Ähnlich ist es auch bei der Spracherkennung. Computer sind noch weit entfernt davon, tatsächlich zu verstehen, was ein Mensch sagt oder gar, was er wirklich meint. Durch immer höhere Rechenleistung, bessere statistische Modelle und eine Sammlung an Aufnahmen gesprochener Sprache wurde diese Technologie in den vergangenen Jahren aber verbessert. Navigationssysteme moderner Autos verstehen inzwischen Anweisungen wie: „Navigiere nach Berlin, Friedrichstraße 52.“

Vor etwa zwei Jahren erregte Google mit einem Projekt Aufsehen, das in der Lage war, auf Videos des eigenen Portals Youtube Katzen oder Menschen zu erkennen. Das Besondere daran war, dass das System von sich aus lernte, diese Muster wiederzuerkennen. Die Forschungsabteilung des Internetkonzerns hatte dafür ein künstliches neuronales Netz entwickelt. Um die zehn Millionen Bilder zu durchforsten, die Google als Rohmaterial verwendet hatte, mussten allerdings 1000 Computer mit insgesamt 16000 Prozessoren zehn Tage lang rechnen.

Und dieses neuronale Netz war immer noch um ein Vielfaches weniger leistungsfähig als die durchschnittlich knapp eineinhalb Kilogramm Gehirn eines Menschen. Einfacher ist es dagegen, Bilder in eine Ansammlung aus wichtigen Punkten umzuwandeln. Diesen Prozess haben die Bilder bereits durchlaufen, die in der Datenbank der britischen Firma Cortexia – das ist der technische Partner von Zalando – stecken. Kommt ein neues hinzu, versucht das System, das gesuchte Objekt zu identifizieren, fertigt davon eine Punktewolke an und sucht dann in der Datenbank nach Übereinstimmungen.
Damit die Suche funktioniert und die Nutzer nicht frustriert werden, muss die Datenbank möglichst viele und möglichst passende Muster enthalten. Besonders wertvoll wird ein solches System, wenn den Nutzern nicht nur passende Schuhe, Blusen oder Hosen auf ihrem Smartphone angezeigt werden, sondern wenn man dazu auch ihren Preis erfährt und sie mit einem Klick auch bestellen kann.

Die Entwicklung der neuen Funktion hat nach Angaben von Zalando etwa ein halbes Jahr gedauert – und müsste demnach just begonnen haben, als Amazon seinen neuen Dienst in den Vereinigten Staaten vorgestellt hat.

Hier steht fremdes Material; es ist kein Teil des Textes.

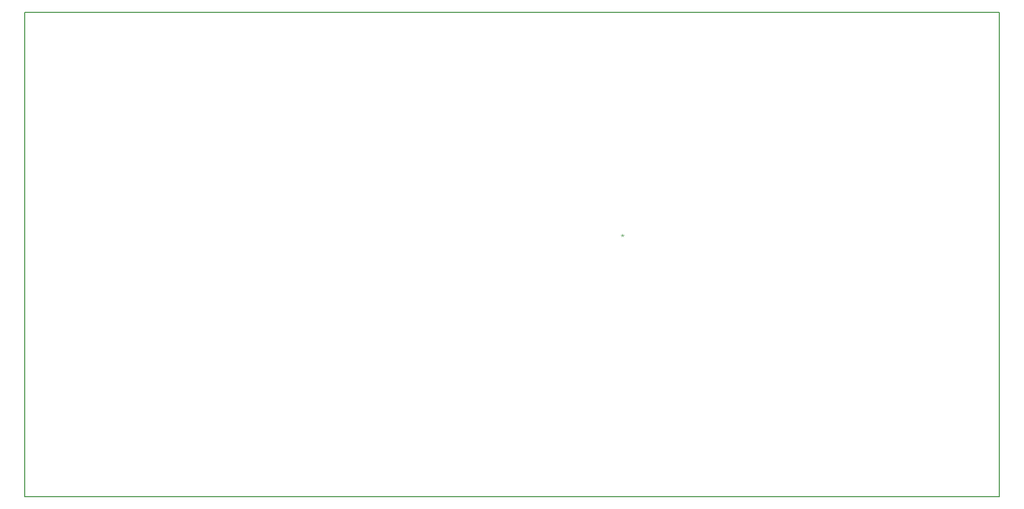
<source format=gbr>
G04 #@! TF.GenerationSoftware,KiCad,Pcbnew,5.0.2-bee76a0~70~ubuntu18.04.1*
G04 #@! TF.CreationDate,2019-04-07T15:27:48-07:00*
G04 #@! TF.ProjectId,smartplug,736d6172-7470-46c7-9567-2e6b69636164,rev?*
G04 #@! TF.SameCoordinates,Original*
G04 #@! TF.FileFunction,Profile,NP*
%FSLAX46Y46*%
G04 Gerber Fmt 4.6, Leading zero omitted, Abs format (unit mm)*
G04 Created by KiCad (PCBNEW 5.0.2-bee76a0~70~ubuntu18.04.1) date Sun 07 Apr 2019 03:27:48 PM PDT*
%MOMM*%
%LPD*%
G01*
G04 APERTURE LIST*
%ADD10C,0.150000*%
%ADD11C,0.050000*%
G04 APERTURE END LIST*
D10*
X89000000Y-53000000D02*
X89000000Y-136000000D01*
X256000000Y-53000000D02*
X89000000Y-53000000D01*
X256000000Y-136000000D02*
X256000000Y-53000000D01*
X89000000Y-136000000D02*
X256000000Y-136000000D01*
G04 #@! TO.C,U4*
D11*
X191417200Y-91030780D02*
X191417200Y-91268876D01*
X191179104Y-91173638D02*
X191417200Y-91268876D01*
X191655295Y-91173638D01*
X191274342Y-91459352D02*
X191417200Y-91268876D01*
X191560057Y-91459352D01*
G04 #@! TD*
M02*

</source>
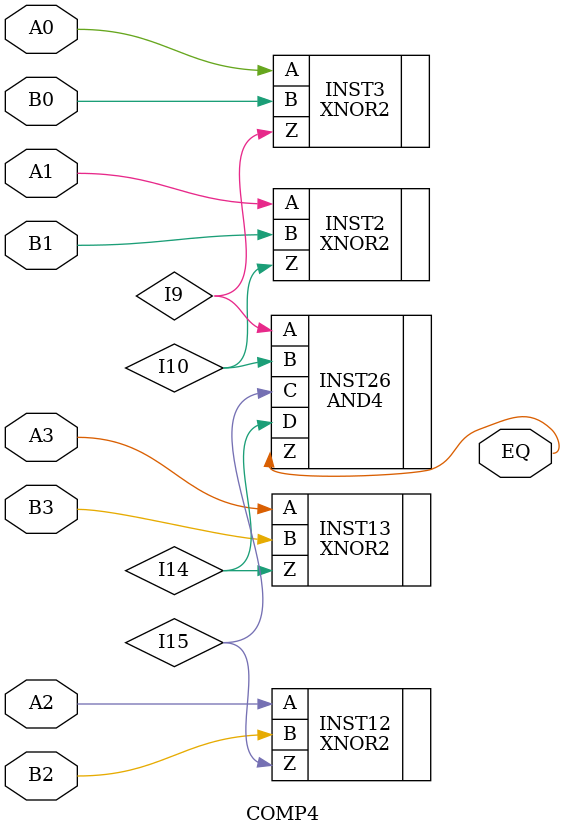
<source format=v>
`resetall
`timescale 1 ns / 100 ps

/* Created by DB2VERILOG Version 1.0.1.1 on Fri May 13 16:31:57 1994 */
/* module compiled from "lsl2db 3.6.4" run */

`celldefine
module COMP4 (A0, A1, A2, A3, B0, B1, B2, B3, EQ);
input  A0, A1, A2, A3, B0, B1, B2, B3;
output EQ;
XNOR2 INST12 (.A(A2), .B(B2), .Z(I15));
XNOR2 INST13 (.A(A3), .B(B3), .Z(I14));
XNOR2 INST2 (.A(A1), .B(B1), .Z(I10));
AND4 INST26 (.A(I9), .B(I10), .C(I15), .D(I14), .Z(EQ));
XNOR2 INST3 (.A(A0), .B(B0), .Z(I9));

endmodule
`endcelldefine

</source>
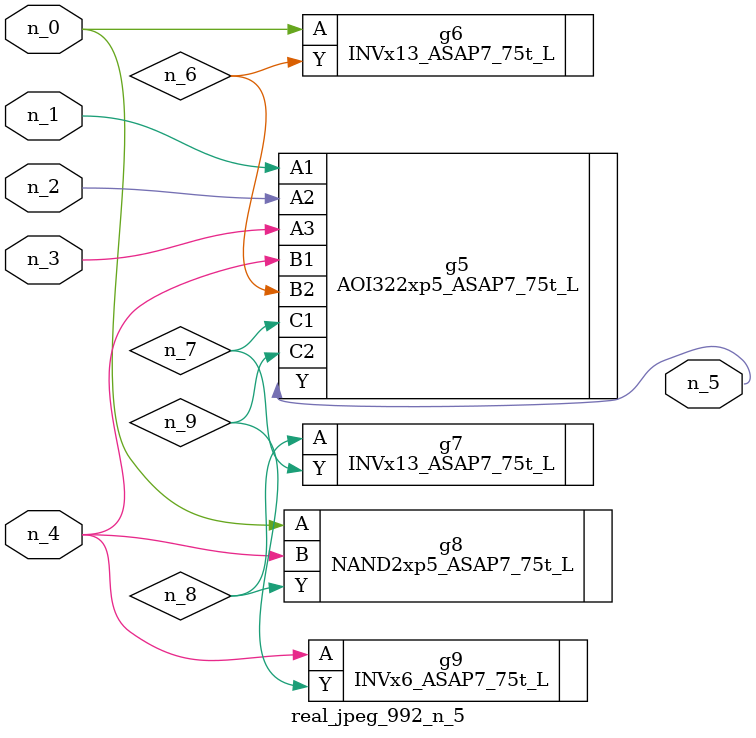
<source format=v>
module real_jpeg_992_n_5 (n_4, n_0, n_1, n_2, n_3, n_5);

input n_4;
input n_0;
input n_1;
input n_2;
input n_3;

output n_5;

wire n_8;
wire n_6;
wire n_7;
wire n_9;

INVx13_ASAP7_75t_L g6 ( 
.A(n_0),
.Y(n_6)
);

NAND2xp5_ASAP7_75t_L g8 ( 
.A(n_0),
.B(n_4),
.Y(n_8)
);

AOI322xp5_ASAP7_75t_L g5 ( 
.A1(n_1),
.A2(n_2),
.A3(n_3),
.B1(n_4),
.B2(n_6),
.C1(n_7),
.C2(n_9),
.Y(n_5)
);

INVx6_ASAP7_75t_L g9 ( 
.A(n_4),
.Y(n_9)
);

INVx13_ASAP7_75t_L g7 ( 
.A(n_8),
.Y(n_7)
);


endmodule
</source>
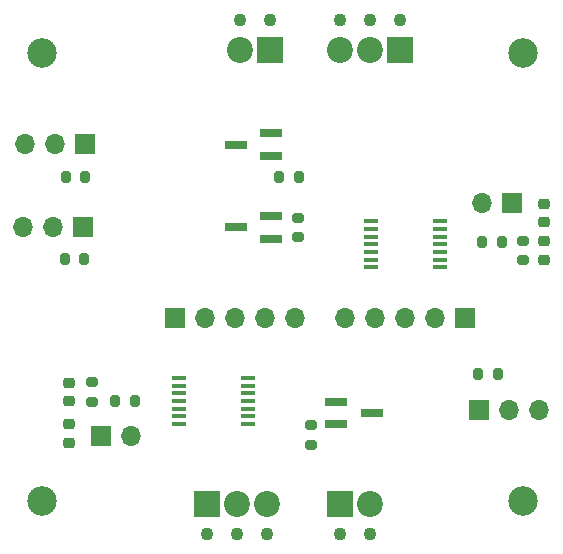
<source format=gbr>
%TF.GenerationSoftware,KiCad,Pcbnew,(6.0.8)*%
%TF.CreationDate,2023-04-06T01:33:44-05:00*%
%TF.ProjectId,ArmPCB_fixed_mosfet_pins,41726d50-4342-45f6-9669-7865645f6d6f,rev?*%
%TF.SameCoordinates,Original*%
%TF.FileFunction,Soldermask,Top*%
%TF.FilePolarity,Negative*%
%FSLAX46Y46*%
G04 Gerber Fmt 4.6, Leading zero omitted, Abs format (unit mm)*
G04 Created by KiCad (PCBNEW (6.0.8)) date 2023-04-06 01:33:44*
%MOMM*%
%LPD*%
G01*
G04 APERTURE LIST*
G04 Aperture macros list*
%AMRoundRect*
0 Rectangle with rounded corners*
0 $1 Rounding radius*
0 $2 $3 $4 $5 $6 $7 $8 $9 X,Y pos of 4 corners*
0 Add a 4 corners polygon primitive as box body*
4,1,4,$2,$3,$4,$5,$6,$7,$8,$9,$2,$3,0*
0 Add four circle primitives for the rounded corners*
1,1,$1+$1,$2,$3*
1,1,$1+$1,$4,$5*
1,1,$1+$1,$6,$7*
1,1,$1+$1,$8,$9*
0 Add four rect primitives between the rounded corners*
20,1,$1+$1,$2,$3,$4,$5,0*
20,1,$1+$1,$4,$5,$6,$7,0*
20,1,$1+$1,$6,$7,$8,$9,0*
20,1,$1+$1,$8,$9,$2,$3,0*%
G04 Aperture macros list end*
%ADD10R,1.700000X1.700000*%
%ADD11O,1.700000X1.700000*%
%ADD12RoundRect,0.200000X-0.200000X-0.275000X0.200000X-0.275000X0.200000X0.275000X-0.200000X0.275000X0*%
%ADD13C,2.500000*%
%ADD14RoundRect,0.225000X-0.250000X0.225000X-0.250000X-0.225000X0.250000X-0.225000X0.250000X0.225000X0*%
%ADD15RoundRect,0.200000X0.200000X0.275000X-0.200000X0.275000X-0.200000X-0.275000X0.200000X-0.275000X0*%
%ADD16C,1.100000*%
%ADD17R,2.200000X2.200000*%
%ADD18C,2.200000*%
%ADD19R,1.308100X0.355600*%
%ADD20RoundRect,0.200000X-0.275000X0.200000X-0.275000X-0.200000X0.275000X-0.200000X0.275000X0.200000X0*%
%ADD21RoundRect,0.225000X0.250000X-0.225000X0.250000X0.225000X-0.250000X0.225000X-0.250000X-0.225000X0*%
%ADD22RoundRect,0.200000X0.275000X-0.200000X0.275000X0.200000X-0.275000X0.200000X-0.275000X-0.200000X0*%
%ADD23R,1.900000X0.800000*%
G04 APERTURE END LIST*
D10*
%TO.C,J5*%
X117000000Y-92750000D03*
D11*
X119540000Y-92750000D03*
X122080000Y-92750000D03*
%TD*%
D12*
%TO.C,R7*%
X100075000Y-73000000D03*
X101725000Y-73000000D03*
%TD*%
D13*
%TO.C,H3*%
X120750000Y-100500000D03*
%TD*%
D14*
%TO.C,C4*%
X82250000Y-90475000D03*
X82250000Y-92025000D03*
%TD*%
D15*
%TO.C,R4*%
X118575000Y-89712500D03*
X116925000Y-89712500D03*
%TD*%
D16*
%TO.C,J8*%
X99310000Y-59710000D03*
X96770000Y-59710000D03*
D17*
X99310000Y-62250000D03*
D18*
X96770000Y-62250000D03*
%TD*%
D16*
%TO.C,J1*%
X105250000Y-103290000D03*
X107790000Y-103290000D03*
D17*
X105250000Y-100750000D03*
D18*
X107790000Y-100750000D03*
%TD*%
D10*
%TO.C,J3*%
X115825000Y-85000000D03*
D11*
X113285000Y-85000000D03*
X110745000Y-85000000D03*
X108205000Y-85000000D03*
X105665000Y-85000000D03*
%TD*%
D19*
%TO.C,IC2*%
X91598050Y-90049999D03*
X91598050Y-90700000D03*
X91598050Y-91350001D03*
X91598050Y-92000000D03*
X91598050Y-92649999D03*
X91598050Y-93300000D03*
X91598050Y-93949999D03*
X97401950Y-93950001D03*
X97401950Y-93300000D03*
X97401950Y-92650001D03*
X97401950Y-92000000D03*
X97401950Y-91350001D03*
X97401950Y-90700000D03*
X97401950Y-90050001D03*
%TD*%
D16*
%TO.C,J9*%
X105210000Y-59710000D03*
X107750000Y-59710000D03*
X110290000Y-59710000D03*
D17*
X110290000Y-62250000D03*
D18*
X107750000Y-62250000D03*
X105210000Y-62250000D03*
%TD*%
D12*
%TO.C,R6*%
X81925000Y-80000000D03*
X83575000Y-80000000D03*
%TD*%
D19*
%TO.C,IC1*%
X113651950Y-80700001D03*
X113651950Y-80050000D03*
X113651950Y-79399999D03*
X113651950Y-78750000D03*
X113651950Y-78100001D03*
X113651950Y-77450000D03*
X113651950Y-76800001D03*
X107848050Y-76799999D03*
X107848050Y-77450000D03*
X107848050Y-78099999D03*
X107848050Y-78750000D03*
X107848050Y-79399999D03*
X107848050Y-80050000D03*
X107848050Y-80699999D03*
%TD*%
D15*
%TO.C,R10*%
X87825000Y-92000000D03*
X86175000Y-92000000D03*
%TD*%
D20*
%TO.C,R1*%
X120750000Y-78425000D03*
X120750000Y-80075000D03*
%TD*%
D12*
%TO.C,R2*%
X117250000Y-78500000D03*
X118900000Y-78500000D03*
%TD*%
D14*
%TO.C,C2*%
X122500000Y-75325000D03*
X122500000Y-76875000D03*
%TD*%
D21*
%TO.C,C3*%
X82250000Y-95525000D03*
X82250000Y-93975000D03*
%TD*%
D13*
%TO.C,H2*%
X120750000Y-62500000D03*
%TD*%
D22*
%TO.C,R5*%
X101700000Y-78125000D03*
X101700000Y-76475000D03*
%TD*%
D10*
%TO.C,J7*%
X83605000Y-70250000D03*
D11*
X81065000Y-70250000D03*
X78525000Y-70250000D03*
%TD*%
D21*
%TO.C,C1*%
X122500000Y-80025000D03*
X122500000Y-78475000D03*
%TD*%
D23*
%TO.C,NM1*%
X107900000Y-93000000D03*
X104900000Y-92050000D03*
X104900000Y-93950000D03*
%TD*%
D22*
%TO.C,R9*%
X84250000Y-92075000D03*
X84250000Y-90425000D03*
%TD*%
D12*
%TO.C,R8*%
X82005000Y-73000000D03*
X83655000Y-73000000D03*
%TD*%
D13*
%TO.C,H4*%
X80000000Y-100500000D03*
%TD*%
D10*
%TO.C,J4*%
X91250000Y-85000000D03*
D11*
X93790000Y-85000000D03*
X96330000Y-85000000D03*
X98870000Y-85000000D03*
X101410000Y-85000000D03*
%TD*%
D22*
%TO.C,R3*%
X102800000Y-95725000D03*
X102800000Y-94075000D03*
%TD*%
D23*
%TO.C,NM3*%
X96400000Y-70300000D03*
X99400000Y-71250000D03*
X99400000Y-69350000D03*
%TD*%
D16*
%TO.C,J2*%
X96500000Y-103290000D03*
X93960000Y-103290000D03*
X99040000Y-103290000D03*
D17*
X93960000Y-100750000D03*
D18*
X96500000Y-100750000D03*
X99040000Y-100750000D03*
%TD*%
D23*
%TO.C,NM2*%
X96400000Y-77300000D03*
X99400000Y-78250000D03*
X99400000Y-76350000D03*
%TD*%
D10*
%TO.C,JP1*%
X119750000Y-75250000D03*
D11*
X117210000Y-75250000D03*
%TD*%
D10*
%TO.C,JP2*%
X84975000Y-95000000D03*
D11*
X87515000Y-95000000D03*
%TD*%
D13*
%TO.C,H1*%
X80000000Y-62500000D03*
%TD*%
D10*
%TO.C,J6*%
X83500000Y-77250000D03*
D11*
X80960000Y-77250000D03*
X78420000Y-77250000D03*
%TD*%
M02*

</source>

Bislang gibt es die App nur für Apple-Betriebssysteme, für Android soll sie in den nächsten Wochen zur Verfügung stehen. Im zweiten Quartal des laufenden Jahres haben 41 Prozent aller Nutzer die Internetseite von Zalando von mobilen Endgeräten aus angesteuert, bei anderen Online-Händlern dürften die Zahlen ähnlich hoch sein. Laut einer Online-Umfrage des Bundesverbands E-Commerce und Versandhandel Deutschland (BEVH) gaben zudem 57 Prozent aller befragten Smartphone- und Tablet-Besitzer an, ihre Geräte auch zum Online-Shopping zu nutzen. Das sind 17 Prozentpunkte mehr als im Jahr zuvor.

Bleibt die Frage, ob die neue Technik den klassischen Ladenbesitzern nicht ein Dorn im Auge wird – wenn Kunden sich nicht nur umfangreich beraten lassen, sondern den gewünschten Gegenstand gleich im Laden per App günstiger im Netz ordern. „Im Einzelfall kann so etwas natürlich vorkommen“, sagt ein Sprecher des Handelsverbands HDE. Einer Studie zufolge würde jeder dritte Kauf im Laden mit einer Online-Recherche vorbereitet, umgekehrt sollen sich in elf Prozent der Fälle Kunden erst im Geschäft beraten lassen und dann im Netz einkaufen. Mit der neuen Technik, mag nun so mancher Händler fürchten, könnte sich der Anteil erhöhen.